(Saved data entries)
++++
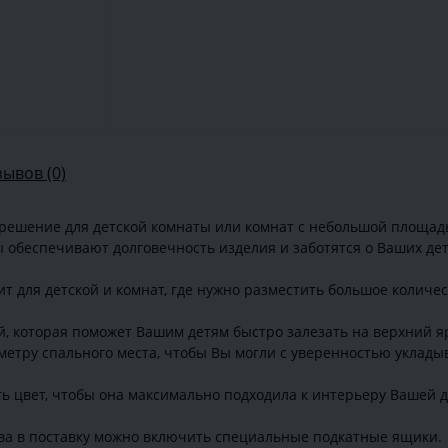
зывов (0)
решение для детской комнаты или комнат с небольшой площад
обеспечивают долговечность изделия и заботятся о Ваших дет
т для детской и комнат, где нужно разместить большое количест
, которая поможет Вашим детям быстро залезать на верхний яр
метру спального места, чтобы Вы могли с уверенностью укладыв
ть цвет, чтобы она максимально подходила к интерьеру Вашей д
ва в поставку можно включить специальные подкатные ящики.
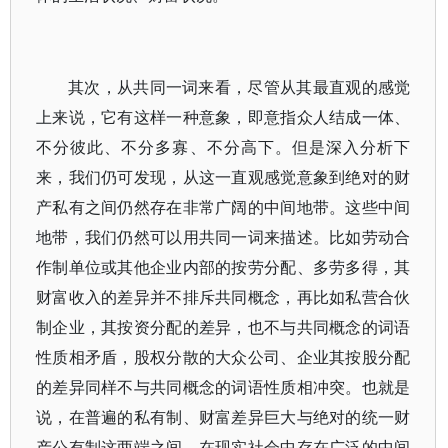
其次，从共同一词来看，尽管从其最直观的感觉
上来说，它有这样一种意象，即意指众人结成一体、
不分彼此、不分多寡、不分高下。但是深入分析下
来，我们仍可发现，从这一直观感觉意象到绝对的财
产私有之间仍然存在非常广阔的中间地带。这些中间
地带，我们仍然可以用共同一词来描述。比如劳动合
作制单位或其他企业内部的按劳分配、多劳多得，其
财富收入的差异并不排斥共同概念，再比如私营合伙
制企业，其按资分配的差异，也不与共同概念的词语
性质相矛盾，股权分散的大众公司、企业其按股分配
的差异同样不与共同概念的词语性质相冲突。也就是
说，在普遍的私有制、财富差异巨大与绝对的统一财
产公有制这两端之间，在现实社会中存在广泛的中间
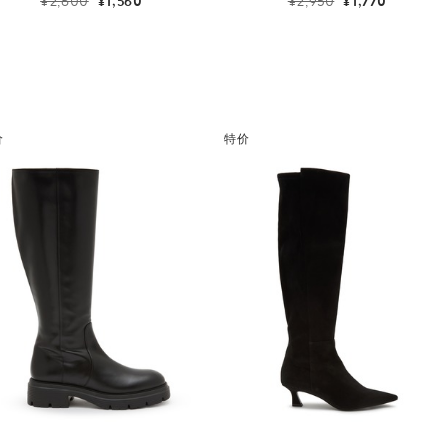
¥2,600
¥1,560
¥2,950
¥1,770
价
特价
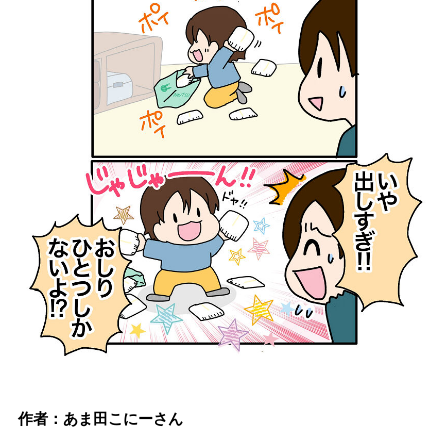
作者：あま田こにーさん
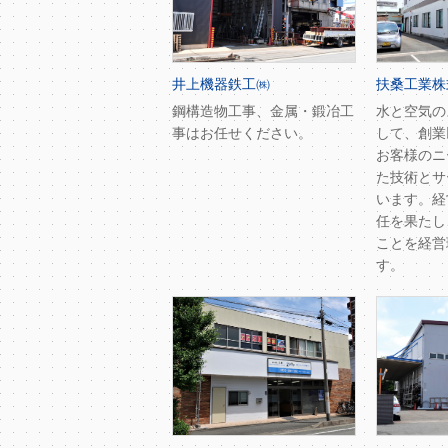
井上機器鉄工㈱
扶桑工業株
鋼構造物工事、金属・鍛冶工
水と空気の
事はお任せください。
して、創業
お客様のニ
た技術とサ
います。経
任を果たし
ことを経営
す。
++++
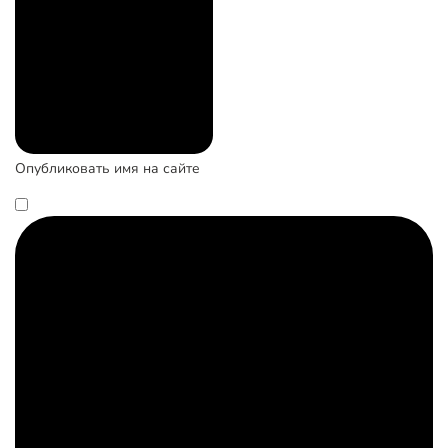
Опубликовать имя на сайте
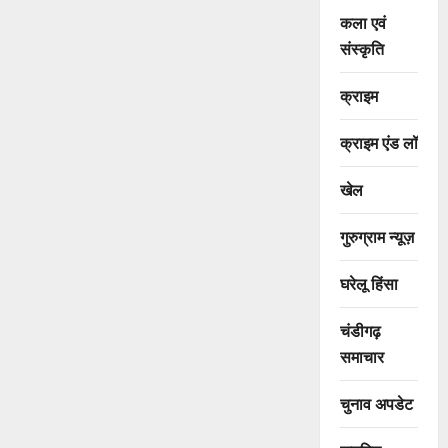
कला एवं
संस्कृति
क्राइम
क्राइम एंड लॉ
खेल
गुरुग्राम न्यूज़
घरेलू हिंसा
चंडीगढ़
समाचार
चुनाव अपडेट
++++
* ACTIVITY *
Reproduce the lines between the one holding "Опубликовать имя на сайте" and the one holding "चुनाव अपडेट", inclusive, leaving out the pictures.

* RESPONSE TO THIS TASK *
Опубликовать имя на сайте
कला एवं
संस्कृति
क्राइम
क्राइम एंड लॉ
खेल
गुरुग्राम न्यूज़
घरेलू हिंसा
चंडीगढ़
समाचार
चुनाव अपडेट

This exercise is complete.